The health chief of Olamze, Dr Ngu Fankam Roland, warned citizens in a press release that the disease has already killed at least 20 persons in Kié-Ntem.

He described patients with the illness as having fever, nasal haemorrhages, joint pain, and other signs that lead to death within hours. He noted that the disease is transmitted by direct contact and warned people to be cautious. 

His outing was immediately followed by a communiqué from the Minister of Public Health, Manaouda Malachie, who announced that local administrators in the area had stopped movements along the border. He instructed health workers to immediately report and isolate suspected cases. 


Cameroon, with the help of experts from the World Health Organisation and Atlanta Centre for Disease Control, is carrying out investigations in the risk areas in collaboration with Equatorial Guinea.

Manaouda further warned denizens to avoid touching dead animals and upgrade their hygiene.

Equatorial Guinea is close to Cameroon through its South and East borders.

Equatorial Guinean media, AhoraEG, has reported three persons are already in quarantine at the Ebebiyin Hospital.
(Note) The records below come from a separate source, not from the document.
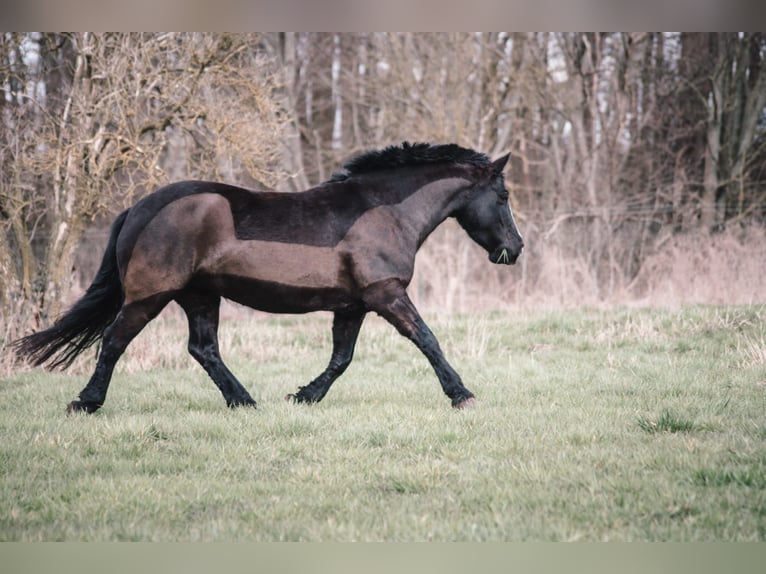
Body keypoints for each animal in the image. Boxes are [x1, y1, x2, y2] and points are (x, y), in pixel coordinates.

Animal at [15, 143, 524, 414]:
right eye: (502, 196)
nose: (515, 250)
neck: (385, 211)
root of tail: (137, 209)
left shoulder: (353, 305)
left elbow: (341, 359)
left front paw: (304, 395)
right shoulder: (386, 295)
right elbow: (428, 340)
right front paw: (462, 395)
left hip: (200, 297)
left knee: (203, 349)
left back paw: (244, 401)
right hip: (150, 296)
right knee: (114, 341)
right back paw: (86, 402)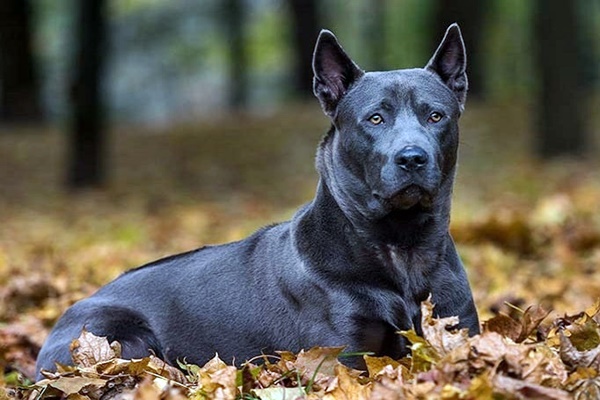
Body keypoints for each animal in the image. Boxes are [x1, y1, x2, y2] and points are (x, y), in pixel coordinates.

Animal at [36, 23, 478, 380]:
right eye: (375, 119)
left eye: (436, 116)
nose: (412, 158)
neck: (401, 246)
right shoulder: (344, 355)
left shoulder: (459, 332)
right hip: (119, 337)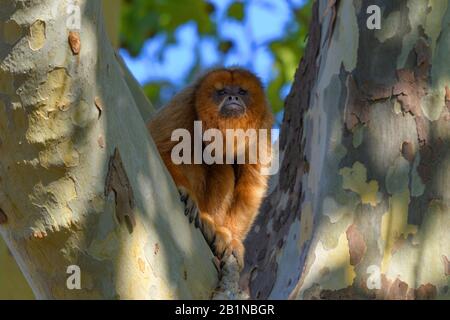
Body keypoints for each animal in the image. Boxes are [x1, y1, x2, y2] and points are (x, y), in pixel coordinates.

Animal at [149, 68, 272, 270]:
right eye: (222, 92)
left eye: (241, 91)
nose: (232, 97)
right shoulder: (183, 104)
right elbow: (158, 146)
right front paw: (186, 192)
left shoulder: (263, 128)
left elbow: (251, 186)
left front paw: (235, 242)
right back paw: (206, 219)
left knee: (221, 165)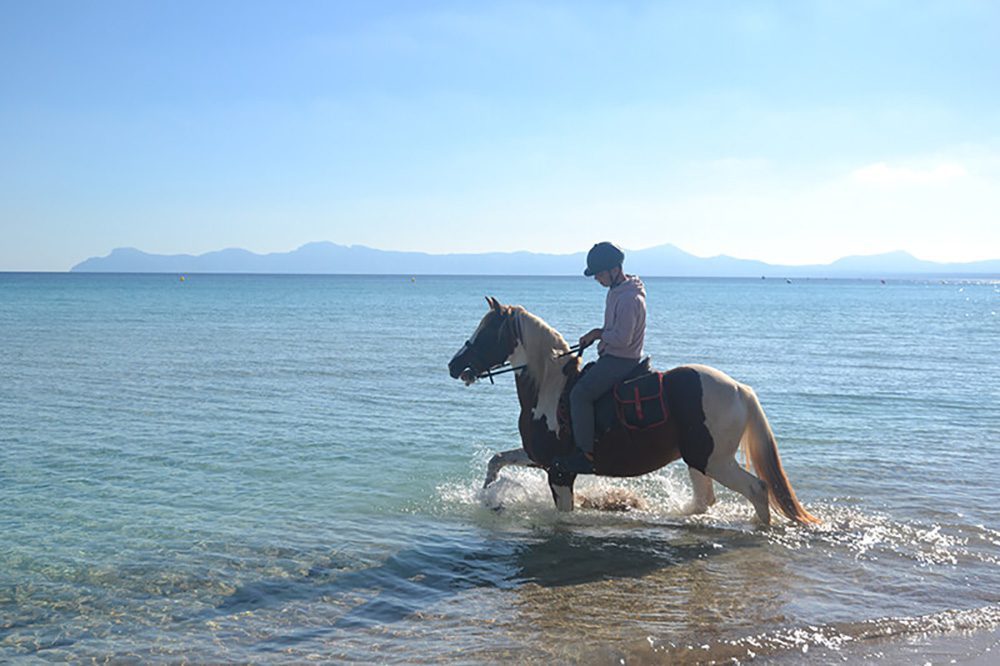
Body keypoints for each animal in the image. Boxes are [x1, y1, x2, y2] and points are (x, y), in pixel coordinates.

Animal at [448, 296, 820, 524]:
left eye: (485, 333)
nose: (454, 366)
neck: (551, 391)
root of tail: (739, 389)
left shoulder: (560, 472)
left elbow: (564, 516)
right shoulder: (539, 457)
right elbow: (497, 460)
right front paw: (489, 497)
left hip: (714, 461)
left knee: (757, 489)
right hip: (698, 460)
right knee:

Ebebiyin and Nsok-Nsono are the two districts affected in the country.

The health authorities in Equatorial Guinea reported the outbreak on Feb. 7. On Friday, Health Minister Mitoha Ondo’o Ayekaba said over 200 people in two villages, who were not showing symptoms, had been quarantined to prevent its spread. He said the people who died had attended a funeral ceremony.

“We are trying to quickly as possible rule out the known hemorrhagic fevers we know in the region such as Lassa or Ebola,” Ayekaba told Reuters.